The government says AI ID codes will make it easier for companies and individuals to automate work without giving an agent access to all their data.
Estonia said it will be the first country in the world to create digital identities for artificial intelligence (AI) agents.
Agents are systems that can perceive information, make decisions and autonomously perform tasks to achieve specific goals. Many of the major AI companies, including OpenAI, Anthropic, Google and Microsoft, have deployed agents within their popular chatbots.
The Estonian government will launch “AI ID codes” that will enable the agents to act on behalf of people, companies or organisations with defined limits, it said.
“In the future, AI will increasingly carry out digital tasks on our behalf, compiling reports, preparing declarations or interacting with information systems,” Estonian Prime Minister Kristen Michal said in a statement.
“To that end, it must be clear who is acting on whose behalf with what rights, and who is ultimately responsible.”

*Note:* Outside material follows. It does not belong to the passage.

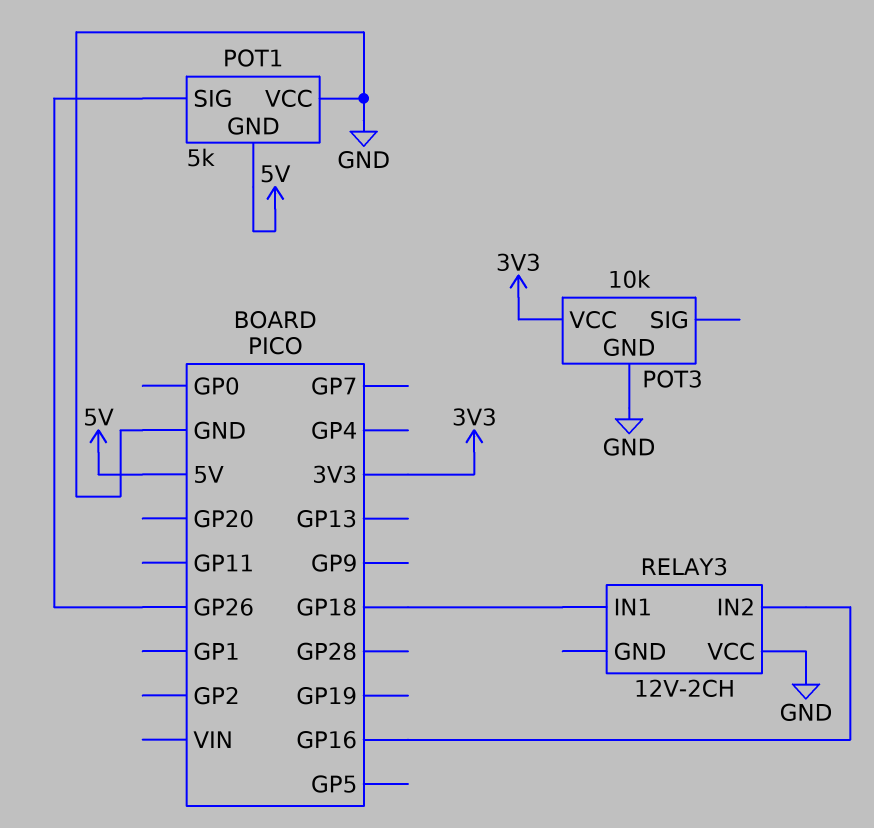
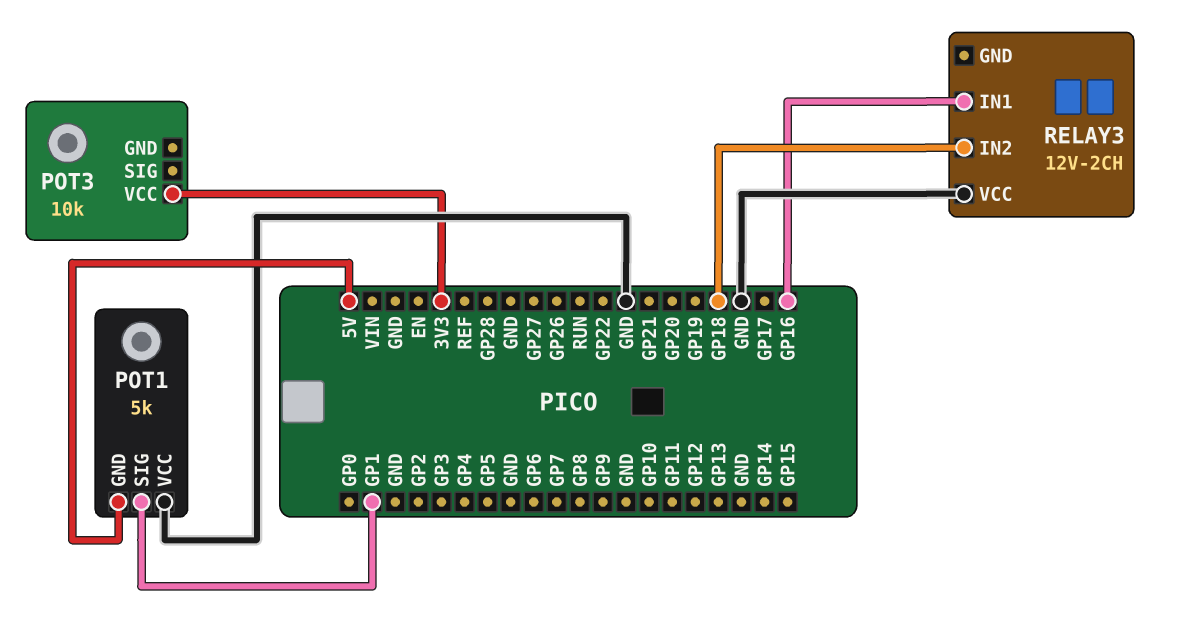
POT1 pin SIG: GP26 -> GP1
POT3 pin GND: GND -> none
RELAY3 pin IN1: GP18 -> GP16
RELAY3 pin IN2: GP16 -> GP18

The prime minister’s office will ensure to “prevent situations where individuals or organisations are required to grant AI assistants access to all of their rights, services and data,” the statement continued.
Estonia’s move coincides with recent research in that says traditional identity frameworks, such as multi-factor authentication when logging into a banking app, are unable to govern agents that “act, decide and transact at machine speed.”
The Baltic country ranked fifth among the top 10 most digitally progressive states, according to the Organisation for Economic Co-operation and Development (OECD) in 2026, tied with Norway, Ireland and Denmark.
The country has already established a digital government structure through a state-backed e-ID system that lets citizens access public services online. It has also created the m-Residency program, which lets foreign nationals run digital-first businesses using the same mobile ID the government issues to its own citizens, from anywhere in the world.